Keep the pictures out while you transcribe the listing below exactly.

| Information shown |
^^^^^^^^^^^^^^^^
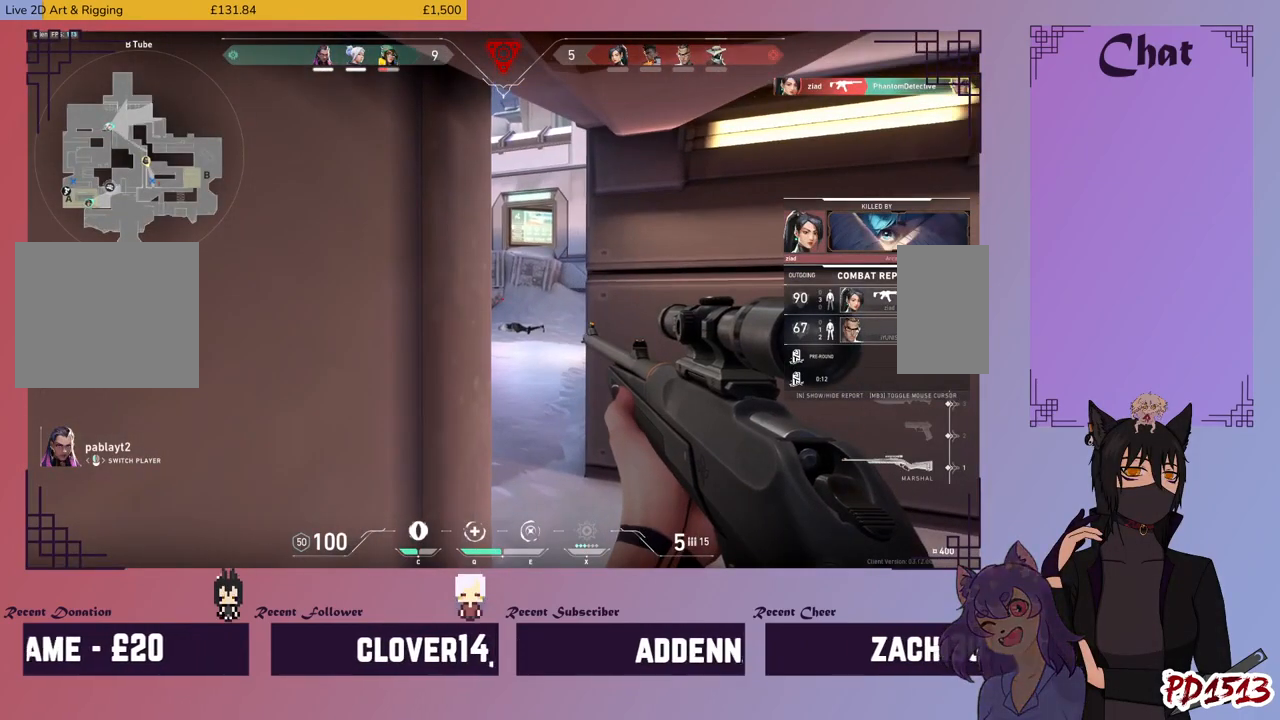
{"keys": [], "mouse": [], "events": [[200, "mouse_mb5", "up"]]}
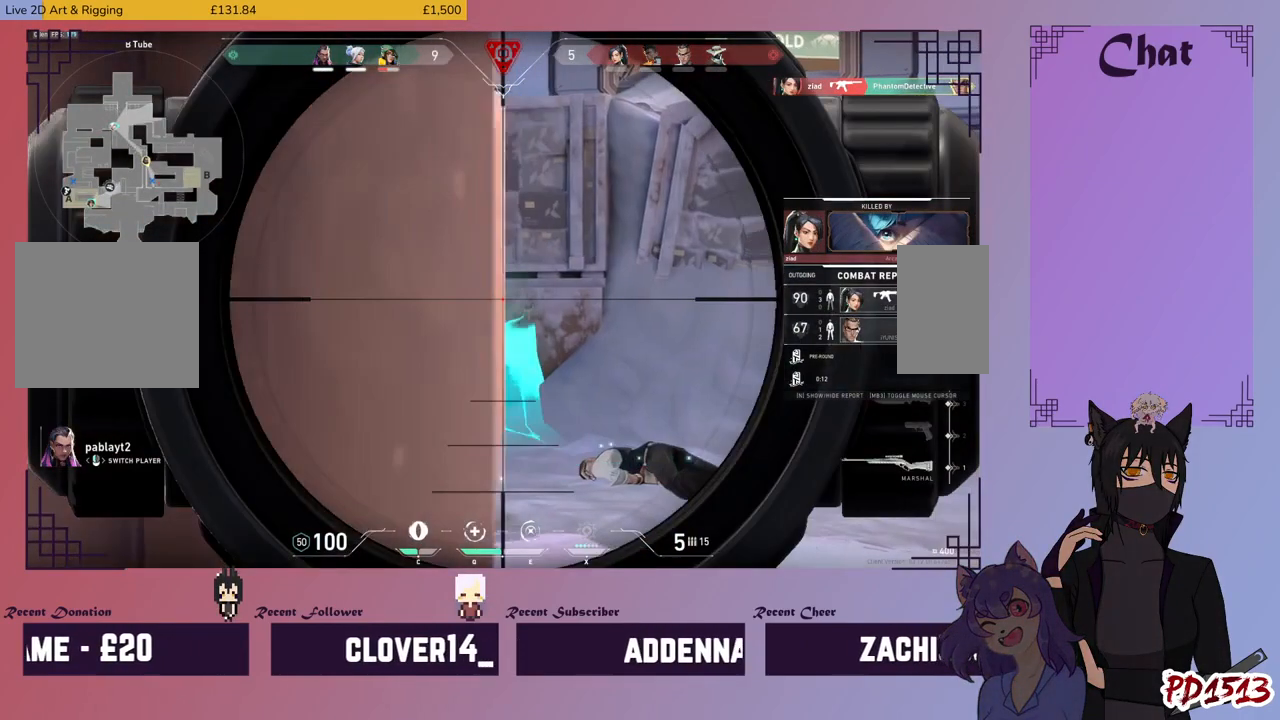
{"keys": [], "mouse": [], "events": []}
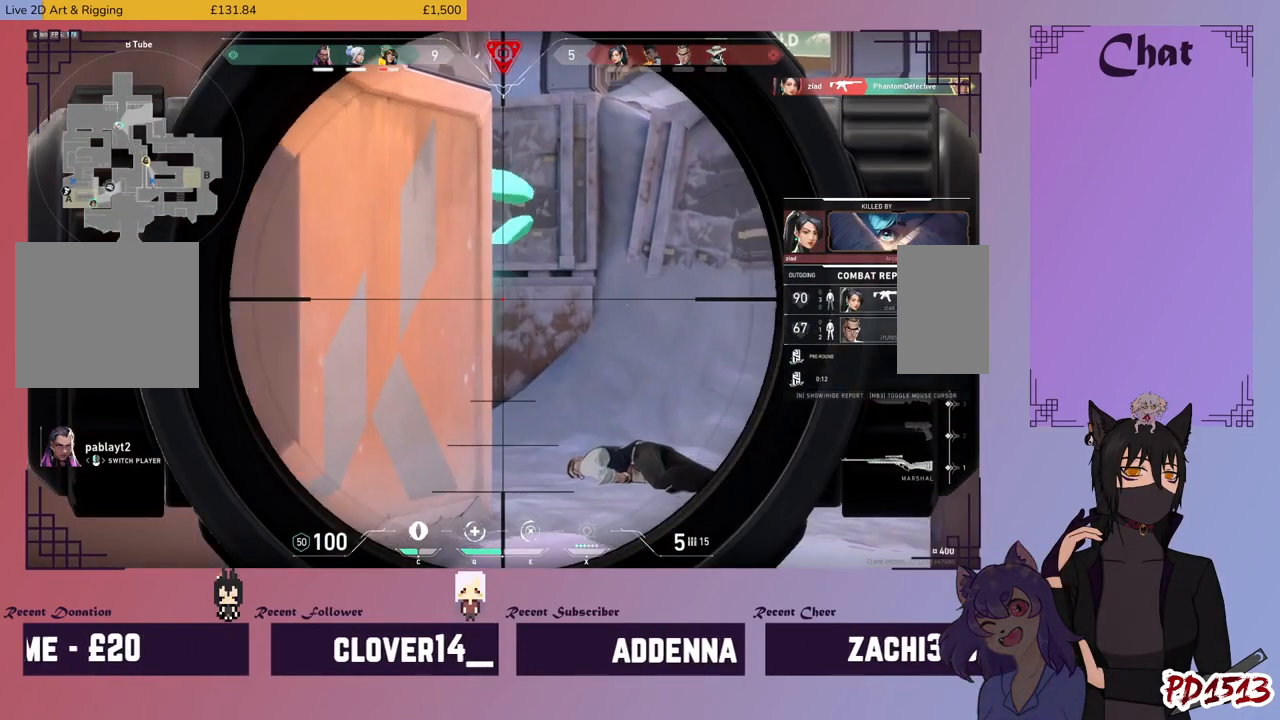
{"keys": [], "mouse": ["mb5"], "events": [[300, "mouse_mb5", "down"]]}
^^^^^^^^^^^^^^^^
| Response to this exercise |
{"keys": [], "mouse": [], "events": [[200, "mouse_mb5", "up"]]}
{"keys": [], "mouse": [], "events": []}
{"keys": [], "mouse": ["mb5"], "events": [[300, "mouse_mb5", "down"]]}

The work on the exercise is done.